··· Entries shown

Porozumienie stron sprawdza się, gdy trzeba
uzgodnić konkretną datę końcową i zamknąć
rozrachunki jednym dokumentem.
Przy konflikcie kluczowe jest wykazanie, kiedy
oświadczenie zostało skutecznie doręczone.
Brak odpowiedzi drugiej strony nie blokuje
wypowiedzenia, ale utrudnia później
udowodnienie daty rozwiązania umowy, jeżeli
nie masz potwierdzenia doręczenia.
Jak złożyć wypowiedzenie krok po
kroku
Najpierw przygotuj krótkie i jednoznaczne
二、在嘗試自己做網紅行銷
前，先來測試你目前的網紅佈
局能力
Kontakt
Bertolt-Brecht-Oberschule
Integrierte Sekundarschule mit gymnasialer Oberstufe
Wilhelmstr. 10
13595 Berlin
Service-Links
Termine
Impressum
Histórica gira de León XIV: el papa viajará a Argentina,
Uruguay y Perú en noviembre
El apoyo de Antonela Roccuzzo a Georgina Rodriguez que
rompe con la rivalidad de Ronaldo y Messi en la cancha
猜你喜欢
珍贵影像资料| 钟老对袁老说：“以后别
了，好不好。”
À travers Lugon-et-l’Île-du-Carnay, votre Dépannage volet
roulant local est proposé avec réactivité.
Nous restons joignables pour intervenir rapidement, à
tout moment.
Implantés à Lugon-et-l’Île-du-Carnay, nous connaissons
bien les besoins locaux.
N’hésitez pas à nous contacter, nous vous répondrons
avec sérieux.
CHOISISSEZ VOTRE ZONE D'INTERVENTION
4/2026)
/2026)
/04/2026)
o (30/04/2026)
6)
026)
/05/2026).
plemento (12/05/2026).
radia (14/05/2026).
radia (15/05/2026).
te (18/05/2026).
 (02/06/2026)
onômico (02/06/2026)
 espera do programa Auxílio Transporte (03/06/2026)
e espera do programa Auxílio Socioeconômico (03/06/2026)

······

* **Problem**
Output all entries again exactly; no line may be altered.

* **Task response**
Porozumienie stron sprawdza się, gdy trzeba
uzgodnić konkretną datę końcową i zamknąć
rozrachunki jednym dokumentem.
Przy konflikcie kluczowe jest wykazanie, kiedy
oświadczenie zostało skutecznie doręczone.
Brak odpowiedzi drugiej strony nie blokuje
wypowiedzenia, ale utrudnia później
udowodnienie daty rozwiązania umowy, jeżeli
nie masz potwierdzenia doręczenia.
Jak złożyć wypowiedzenie krok po
kroku
Najpierw przygotuj krótkie i jednoznaczne
二、在嘗試自己做網紅行銷
前，先來測試你目前的網紅佈
局能力
Kontakt
Bertolt-Brecht-Oberschule
Integrierte Sekundarschule mit gymnasialer Oberstufe
Wilhelmstr. 10
13595 Berlin
Service-Links
Termine
Impressum
Histórica gira de León XIV: el papa viajará a Argentina,
Uruguay y Perú en noviembre
El apoyo de Antonela Roccuzzo a Georgina Rodriguez que
rompe con la rivalidad de Ronaldo y Messi en la cancha
猜你喜欢
珍贵影像资料| 钟老对袁老说：“以后别
了，好不好。”
À travers Lugon-et-l’Île-du-Carnay, votre Dépannage volet
roulant local est proposé avec réactivité.
Nous restons joignables pour intervenir rapidement, à
tout moment.
Implantés à Lugon-et-l’Île-du-Carnay, nous connaissons
bien les besoins locaux.
N’hésitez pas à nous contacter, nous vous répondrons
avec sérieux.
CHOISISSEZ VOTRE ZONE D'INTERVENTION
4/2026)
/2026)
/04/2026)
o (30/04/2026)
6)
026)
/05/2026).
plemento (12/05/2026).
radia (14/05/2026).
radia (15/05/2026).
te (18/05/2026).
 (02/06/2026)
onômico (02/06/2026)
 espera do programa Auxílio Transporte (03/06/2026)
e espera do programa Auxílio Socioeconômico (03/06/2026)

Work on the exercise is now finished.